• Consegna:
Secondo l'estratto su Pasqua e sacrificio, in quale capitolo dell'Esodo è riportata l'istituzione della Pasqua ebraica?
===== Estratto della fonte
C’è tuttavia una indicazione che non posso impedirmi di dare, Nella
menzionata rassegna bibliografica Stephan Orth dice che il fatto di avere
evitato, dopo il Vaticano II, la nozione di sacrificio, ha condotto a
"pensare il culto divino soprattutto a partire dal rito della Pasqua,
rapportata nei racconti della Cena". Questa formulazione appare a prima
vista ambigua: si pensa il culto divino a partire dalla Cena, oppure dalla
festa di Pasqua che vengono indicate come quadro temporale, ma non vengono
descritte ulteriormente? Sarebbe giusto dire che la Pasqua ebraica, la cui
istituzione è riportata in Es 12, acquista nel Nuovo Testamento un nuovo
senso. Proprio in essa si manifesta un grande movimento storico che va dalle
origini fino alla Cena, alla Croce e alla Resurrezione di Gesù. Ma ciò che
stupisce, soprattutto nella formulazione di Orth, è l’opposizione costruita
tra l’idea di sacrificio e la Pasqua.
I dati veterotestamentari giudaici privano tutto ciò di senso, poiché dalla
legislazione deutoronomistica l’uccisione degli agnelli è legata al tempio;
ma persino nel periodo primitivo, in cui la Pasqua era ancora una festa
familiare, l’uccisione degli agnelli aveva già un carattere sacrificale.
Così, per l’appunto attraverso la tradizione della Pasqua, l’idea di
sacrificio arriva fino alle parole e ai gesti della Cena, dove è presente,
del resto, sulla base di un secondo passaggio veterotestamentario, Es 24,
che riporta la conclusione dell’Alleanza del Sinai. Là è riferito che il
popolo fu asperso col sangue delle vittime condotte in precedenza e che Mosè
disse in quella occasione: "Questo è il sangue dell’alleanza che il Signore
ha concluso con voi sulla base di tutte queste parole" (Es 24,8).
==========
===== Materiale estratto
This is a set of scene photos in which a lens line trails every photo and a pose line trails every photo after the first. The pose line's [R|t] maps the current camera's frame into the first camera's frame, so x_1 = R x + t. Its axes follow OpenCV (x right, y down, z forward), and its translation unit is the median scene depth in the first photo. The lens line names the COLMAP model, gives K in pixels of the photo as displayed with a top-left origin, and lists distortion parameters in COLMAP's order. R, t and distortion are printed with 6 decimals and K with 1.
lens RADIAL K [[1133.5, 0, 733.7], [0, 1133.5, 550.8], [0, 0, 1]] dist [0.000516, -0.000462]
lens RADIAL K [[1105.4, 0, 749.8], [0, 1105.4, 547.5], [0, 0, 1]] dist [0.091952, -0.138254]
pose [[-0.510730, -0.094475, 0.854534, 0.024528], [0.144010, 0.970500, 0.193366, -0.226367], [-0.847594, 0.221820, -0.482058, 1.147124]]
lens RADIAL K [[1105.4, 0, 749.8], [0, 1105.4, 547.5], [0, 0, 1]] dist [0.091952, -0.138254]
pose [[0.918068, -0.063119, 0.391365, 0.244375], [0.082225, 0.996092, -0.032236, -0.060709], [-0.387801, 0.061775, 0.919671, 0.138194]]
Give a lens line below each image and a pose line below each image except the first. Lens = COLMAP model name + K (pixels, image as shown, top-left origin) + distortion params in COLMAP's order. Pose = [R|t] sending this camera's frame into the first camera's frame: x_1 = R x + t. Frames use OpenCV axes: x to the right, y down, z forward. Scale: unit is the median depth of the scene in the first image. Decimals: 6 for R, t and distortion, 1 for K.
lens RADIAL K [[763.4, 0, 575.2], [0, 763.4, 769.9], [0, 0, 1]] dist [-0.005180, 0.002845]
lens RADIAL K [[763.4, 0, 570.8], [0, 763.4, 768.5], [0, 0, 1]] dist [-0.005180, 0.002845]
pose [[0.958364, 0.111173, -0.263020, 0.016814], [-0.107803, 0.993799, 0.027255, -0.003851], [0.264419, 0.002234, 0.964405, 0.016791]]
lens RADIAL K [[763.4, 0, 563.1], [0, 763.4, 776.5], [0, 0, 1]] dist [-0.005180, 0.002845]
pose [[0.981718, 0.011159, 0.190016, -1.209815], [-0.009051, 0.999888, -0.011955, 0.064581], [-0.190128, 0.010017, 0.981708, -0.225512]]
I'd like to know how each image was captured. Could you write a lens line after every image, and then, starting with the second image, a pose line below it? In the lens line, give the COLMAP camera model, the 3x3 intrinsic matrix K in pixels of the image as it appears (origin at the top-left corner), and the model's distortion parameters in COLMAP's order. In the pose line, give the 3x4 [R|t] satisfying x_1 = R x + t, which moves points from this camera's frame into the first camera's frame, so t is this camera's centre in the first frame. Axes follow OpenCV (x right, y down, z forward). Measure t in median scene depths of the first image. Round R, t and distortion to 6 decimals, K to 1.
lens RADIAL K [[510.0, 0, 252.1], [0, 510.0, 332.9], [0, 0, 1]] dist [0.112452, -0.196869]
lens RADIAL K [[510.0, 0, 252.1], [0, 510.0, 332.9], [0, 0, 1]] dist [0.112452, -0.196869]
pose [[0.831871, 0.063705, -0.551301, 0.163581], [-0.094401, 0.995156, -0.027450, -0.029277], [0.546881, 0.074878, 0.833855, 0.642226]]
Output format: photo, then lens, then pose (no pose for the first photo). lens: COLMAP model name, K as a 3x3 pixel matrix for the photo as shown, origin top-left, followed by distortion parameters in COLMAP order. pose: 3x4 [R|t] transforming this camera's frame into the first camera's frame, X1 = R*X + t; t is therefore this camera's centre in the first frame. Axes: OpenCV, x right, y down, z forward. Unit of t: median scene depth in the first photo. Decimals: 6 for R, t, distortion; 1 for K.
==========
• Soluzione esercizio:
In Es 12.